Statistics

Statistics#

%matplotlib inline
import matplotlib.pyplot as plt
import seaborn as sns; sns.set_theme()
import numpy as np
import pandas as pd
import os
import subprocess

import scipy.stats

Data helpers

def wget_data(url):
    local_path='./tmp_data'
    subprocess.run(["wget", "-nc", "-P", local_path, url])
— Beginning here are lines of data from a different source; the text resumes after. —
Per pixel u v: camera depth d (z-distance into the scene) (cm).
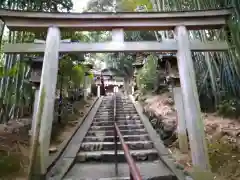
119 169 388
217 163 353
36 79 448
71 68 679
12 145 402
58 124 613
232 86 520
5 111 579
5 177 308
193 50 374
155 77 905
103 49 370
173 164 378
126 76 1697
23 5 575
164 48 375
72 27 380
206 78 624
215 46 374
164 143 488
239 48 367
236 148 383
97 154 440
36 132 307
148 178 329
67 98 882
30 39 591
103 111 905
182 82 356
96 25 381
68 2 691
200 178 299
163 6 666
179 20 388
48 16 368
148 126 621
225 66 522
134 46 374
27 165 349
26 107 689
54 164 382
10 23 366
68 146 479
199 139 322
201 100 643
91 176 348
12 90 590
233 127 461
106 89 2102
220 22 385
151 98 850
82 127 635
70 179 330
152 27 392
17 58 557
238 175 306
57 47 365
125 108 926
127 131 591
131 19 384
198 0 507
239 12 374
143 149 481
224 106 548
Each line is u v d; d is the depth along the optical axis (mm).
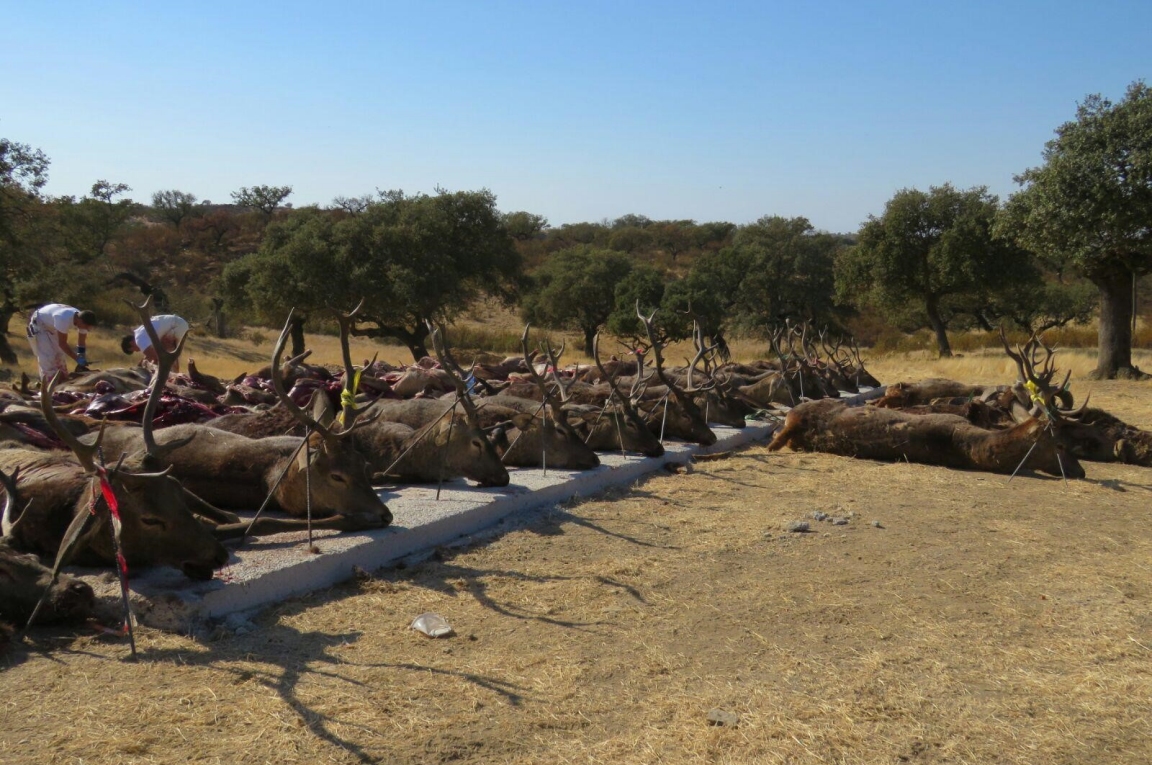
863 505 9953
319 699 4762
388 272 35469
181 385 12312
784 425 13859
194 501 6465
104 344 34219
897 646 5879
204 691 4770
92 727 4355
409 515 7793
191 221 71312
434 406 10383
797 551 8039
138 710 4535
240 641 5465
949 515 9547
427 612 6113
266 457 7387
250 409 11266
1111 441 13117
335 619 5914
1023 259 37125
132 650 5086
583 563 7410
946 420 12367
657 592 6785
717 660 5574
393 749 4332
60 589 5316
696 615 6336
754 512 9469
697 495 10234
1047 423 11383
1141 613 6574
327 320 39562
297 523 6836
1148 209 23328
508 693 4973
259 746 4281
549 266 54688
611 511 9273
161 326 13344
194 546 5727
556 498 9492
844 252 43281
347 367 7336
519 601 6449
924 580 7277
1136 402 20578
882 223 39281
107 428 7887
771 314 51688
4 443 7164
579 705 4879
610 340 52219
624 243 91625
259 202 73938
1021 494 10656
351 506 7148
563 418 10539
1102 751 4574
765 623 6227
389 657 5367
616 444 11758
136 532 5637
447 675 5160
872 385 22547
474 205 38906
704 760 4352
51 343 12914
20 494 5926
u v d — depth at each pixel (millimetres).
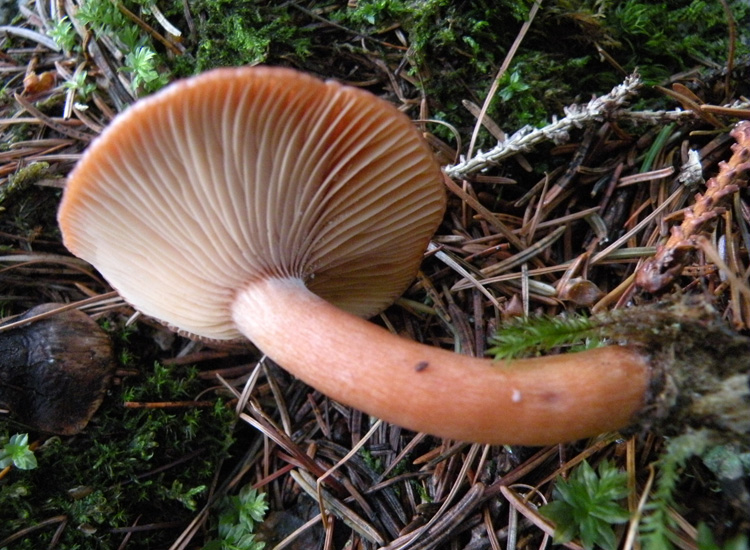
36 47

def locate_data(name, check_exists=True):
    local_path='./tmp_data'
    path = os.path.join(local_path, name)
    if check_exists and not os.path.exists(path):
        raise RuxntimeError('No such data file: {}'.format(path))
    return path

Get Data#

wget_data('https://raw.githubusercontent.com/illinois-ipaml/MachineLearningForPhysics/main/data/blobs_data.hf5')

Load Data#

blobs = pd.read_hdf(locate_data('blobs_data.hf5'))

Statistical Methods#

The boundary between probability and statistics is somewhat gray (similar to astronomy and astrophysics). However, you can roughly think of statistics as the applied cousin of probability theory.

Expectation#

Given a probability density \(P(x,y)\), and an arbitrary function \(g(x,y)\) of the same random variables, the expectation value of \(g\) is defined as:

\[ \Large \langle g\rangle \equiv \iint dx dy\, g(x,y) P(x,y) \; . \]
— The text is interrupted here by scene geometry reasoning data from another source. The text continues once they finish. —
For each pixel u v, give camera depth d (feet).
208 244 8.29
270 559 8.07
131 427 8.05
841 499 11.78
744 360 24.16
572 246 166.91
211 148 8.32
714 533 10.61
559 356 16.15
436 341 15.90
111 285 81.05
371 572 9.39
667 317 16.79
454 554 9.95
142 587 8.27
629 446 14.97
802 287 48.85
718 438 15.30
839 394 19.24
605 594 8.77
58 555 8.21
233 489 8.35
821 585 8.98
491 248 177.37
Note that the result is just a number, and not a function of either \(x\) or \(y\). Also, \(g\) might have dimensions, which do not need to match those of the probability density \(P\), so \(\langle g\rangle\) generally has dimensions.

Sometimes the assumed PDF is indicated with a subscript, \(\langle g\rangle_P\), which is helpful, but more often not shown.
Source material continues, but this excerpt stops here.